**REQUIRED ACTION**: The stretch from the line with "Proceeding Commenced at Toronto" through the line with "Counsel for the" in the records below: write it out exactly, and nothing else.

**INPUT RECORDS**:
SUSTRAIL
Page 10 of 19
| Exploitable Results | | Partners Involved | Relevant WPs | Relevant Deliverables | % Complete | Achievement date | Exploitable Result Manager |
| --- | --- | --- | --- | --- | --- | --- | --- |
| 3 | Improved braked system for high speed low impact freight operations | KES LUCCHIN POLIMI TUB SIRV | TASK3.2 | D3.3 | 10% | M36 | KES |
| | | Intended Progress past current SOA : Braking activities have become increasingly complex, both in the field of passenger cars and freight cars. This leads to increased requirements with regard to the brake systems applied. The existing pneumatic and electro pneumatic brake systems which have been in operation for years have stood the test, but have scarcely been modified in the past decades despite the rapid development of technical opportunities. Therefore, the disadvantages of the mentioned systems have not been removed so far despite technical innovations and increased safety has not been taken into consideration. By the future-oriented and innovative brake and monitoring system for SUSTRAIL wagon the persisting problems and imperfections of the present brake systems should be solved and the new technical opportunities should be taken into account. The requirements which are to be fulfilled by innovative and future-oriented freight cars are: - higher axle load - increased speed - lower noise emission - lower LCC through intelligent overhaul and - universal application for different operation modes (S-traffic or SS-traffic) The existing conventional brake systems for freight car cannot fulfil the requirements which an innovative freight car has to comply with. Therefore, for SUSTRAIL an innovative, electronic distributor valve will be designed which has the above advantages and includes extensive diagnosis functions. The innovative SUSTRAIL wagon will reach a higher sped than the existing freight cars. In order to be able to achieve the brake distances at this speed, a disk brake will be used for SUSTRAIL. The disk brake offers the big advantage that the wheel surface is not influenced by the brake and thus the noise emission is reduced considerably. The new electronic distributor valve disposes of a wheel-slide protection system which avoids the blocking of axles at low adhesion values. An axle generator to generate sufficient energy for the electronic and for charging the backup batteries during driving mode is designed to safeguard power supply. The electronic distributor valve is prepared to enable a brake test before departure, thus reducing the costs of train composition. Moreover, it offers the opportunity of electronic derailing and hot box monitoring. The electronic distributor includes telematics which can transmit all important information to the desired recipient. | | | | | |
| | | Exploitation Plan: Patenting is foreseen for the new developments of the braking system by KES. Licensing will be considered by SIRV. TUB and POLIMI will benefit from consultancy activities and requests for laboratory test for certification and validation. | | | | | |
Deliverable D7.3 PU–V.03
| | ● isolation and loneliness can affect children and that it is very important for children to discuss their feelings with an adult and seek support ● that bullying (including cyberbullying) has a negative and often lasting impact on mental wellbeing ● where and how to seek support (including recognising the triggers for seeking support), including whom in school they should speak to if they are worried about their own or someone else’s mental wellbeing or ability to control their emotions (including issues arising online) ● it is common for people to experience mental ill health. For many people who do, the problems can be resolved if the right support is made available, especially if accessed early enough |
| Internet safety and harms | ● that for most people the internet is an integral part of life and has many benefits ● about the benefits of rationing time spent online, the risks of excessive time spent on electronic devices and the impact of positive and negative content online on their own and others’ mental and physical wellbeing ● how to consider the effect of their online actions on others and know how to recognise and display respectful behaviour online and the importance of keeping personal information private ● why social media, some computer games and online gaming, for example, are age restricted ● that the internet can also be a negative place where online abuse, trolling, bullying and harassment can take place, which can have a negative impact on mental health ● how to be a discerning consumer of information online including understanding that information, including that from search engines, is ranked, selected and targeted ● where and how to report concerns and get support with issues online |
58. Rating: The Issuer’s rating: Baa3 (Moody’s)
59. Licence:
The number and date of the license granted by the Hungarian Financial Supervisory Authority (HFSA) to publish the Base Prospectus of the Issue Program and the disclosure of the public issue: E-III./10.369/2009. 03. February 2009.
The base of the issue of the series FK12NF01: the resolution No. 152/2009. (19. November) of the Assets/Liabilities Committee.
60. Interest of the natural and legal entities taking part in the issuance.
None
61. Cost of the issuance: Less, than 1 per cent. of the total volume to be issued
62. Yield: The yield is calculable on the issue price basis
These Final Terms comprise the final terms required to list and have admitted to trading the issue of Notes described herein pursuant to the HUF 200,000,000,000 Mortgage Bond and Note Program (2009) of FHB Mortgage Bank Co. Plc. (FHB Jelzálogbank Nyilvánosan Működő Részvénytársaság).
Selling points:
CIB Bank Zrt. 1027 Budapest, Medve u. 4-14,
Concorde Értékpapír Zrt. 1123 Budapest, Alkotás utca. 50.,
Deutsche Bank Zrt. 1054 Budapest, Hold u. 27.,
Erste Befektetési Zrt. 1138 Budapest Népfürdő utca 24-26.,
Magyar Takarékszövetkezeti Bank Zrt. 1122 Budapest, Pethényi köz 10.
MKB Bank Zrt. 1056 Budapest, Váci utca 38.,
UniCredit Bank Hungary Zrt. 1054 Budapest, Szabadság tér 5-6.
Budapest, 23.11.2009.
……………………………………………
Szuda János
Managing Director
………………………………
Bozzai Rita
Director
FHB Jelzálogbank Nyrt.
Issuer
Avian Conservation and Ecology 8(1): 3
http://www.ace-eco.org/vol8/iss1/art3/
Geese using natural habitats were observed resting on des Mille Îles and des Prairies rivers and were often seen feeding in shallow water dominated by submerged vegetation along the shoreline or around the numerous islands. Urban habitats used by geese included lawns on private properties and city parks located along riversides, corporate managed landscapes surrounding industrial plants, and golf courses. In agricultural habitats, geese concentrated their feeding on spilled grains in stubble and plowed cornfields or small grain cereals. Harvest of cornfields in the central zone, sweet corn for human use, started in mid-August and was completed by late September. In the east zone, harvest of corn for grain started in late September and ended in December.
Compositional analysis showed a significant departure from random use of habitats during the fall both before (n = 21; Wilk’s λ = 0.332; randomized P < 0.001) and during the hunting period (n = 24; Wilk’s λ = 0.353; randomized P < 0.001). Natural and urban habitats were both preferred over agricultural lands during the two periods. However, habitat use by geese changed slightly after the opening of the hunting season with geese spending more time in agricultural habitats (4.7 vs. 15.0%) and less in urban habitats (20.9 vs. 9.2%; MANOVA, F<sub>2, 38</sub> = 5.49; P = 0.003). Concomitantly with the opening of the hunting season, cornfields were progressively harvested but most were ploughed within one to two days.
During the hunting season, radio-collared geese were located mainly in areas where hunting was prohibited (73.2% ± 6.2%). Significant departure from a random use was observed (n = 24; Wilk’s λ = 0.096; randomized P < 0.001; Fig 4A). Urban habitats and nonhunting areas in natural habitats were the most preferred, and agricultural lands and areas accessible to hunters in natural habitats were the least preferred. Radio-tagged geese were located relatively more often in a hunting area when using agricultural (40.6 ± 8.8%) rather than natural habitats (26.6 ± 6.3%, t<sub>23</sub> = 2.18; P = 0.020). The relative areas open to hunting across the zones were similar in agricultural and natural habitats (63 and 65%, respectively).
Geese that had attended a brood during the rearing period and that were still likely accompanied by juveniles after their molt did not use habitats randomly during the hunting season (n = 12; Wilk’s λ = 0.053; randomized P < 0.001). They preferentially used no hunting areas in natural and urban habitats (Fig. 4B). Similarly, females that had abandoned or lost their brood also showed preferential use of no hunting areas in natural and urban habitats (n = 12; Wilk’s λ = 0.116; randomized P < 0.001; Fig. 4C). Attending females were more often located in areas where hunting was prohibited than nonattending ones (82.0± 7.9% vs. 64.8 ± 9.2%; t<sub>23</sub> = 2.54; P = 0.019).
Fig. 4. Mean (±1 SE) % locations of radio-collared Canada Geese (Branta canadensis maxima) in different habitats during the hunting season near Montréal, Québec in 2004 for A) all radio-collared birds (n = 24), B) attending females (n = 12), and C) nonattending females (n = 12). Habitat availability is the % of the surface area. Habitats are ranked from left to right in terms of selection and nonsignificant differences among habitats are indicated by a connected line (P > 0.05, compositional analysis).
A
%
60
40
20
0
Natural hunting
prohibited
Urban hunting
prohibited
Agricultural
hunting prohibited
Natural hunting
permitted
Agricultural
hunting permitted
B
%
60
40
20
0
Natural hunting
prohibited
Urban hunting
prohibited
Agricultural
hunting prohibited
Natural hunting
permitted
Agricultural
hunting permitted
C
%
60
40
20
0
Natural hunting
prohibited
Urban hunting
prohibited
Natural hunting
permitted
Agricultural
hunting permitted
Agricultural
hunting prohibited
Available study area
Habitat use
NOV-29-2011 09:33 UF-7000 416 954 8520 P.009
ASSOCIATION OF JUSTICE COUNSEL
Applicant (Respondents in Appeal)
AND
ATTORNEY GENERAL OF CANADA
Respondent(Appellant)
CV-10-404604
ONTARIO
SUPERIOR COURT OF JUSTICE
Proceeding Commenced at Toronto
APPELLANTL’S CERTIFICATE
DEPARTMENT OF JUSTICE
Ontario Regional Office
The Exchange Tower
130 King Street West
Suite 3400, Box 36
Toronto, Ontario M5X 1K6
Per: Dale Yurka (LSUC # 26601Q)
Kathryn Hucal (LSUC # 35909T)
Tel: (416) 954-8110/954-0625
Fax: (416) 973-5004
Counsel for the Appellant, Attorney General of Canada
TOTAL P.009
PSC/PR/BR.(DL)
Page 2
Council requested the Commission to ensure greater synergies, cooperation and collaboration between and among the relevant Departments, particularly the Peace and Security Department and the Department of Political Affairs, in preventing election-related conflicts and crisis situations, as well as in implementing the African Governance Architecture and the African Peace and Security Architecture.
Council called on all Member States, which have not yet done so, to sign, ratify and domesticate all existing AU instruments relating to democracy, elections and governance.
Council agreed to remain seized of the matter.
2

**RESPONSE AREA**:
Proceeding Commenced at Toronto
APPELLANTL’S CERTIFICATE
DEPARTMENT OF JUSTICE
Ontario Regional Office
The Exchange Tower
130 King Street West
Suite 3400, Box 36
Toronto, Ontario M5X 1K6
Per: Dale Yurka (LSUC # 26601Q)
Kathryn Hucal (LSUC # 35909T)
Tel: (416) 954-8110/954-0625
Fax: (416) 973-5004
Counsel for the Appellant, Attorney General of Canada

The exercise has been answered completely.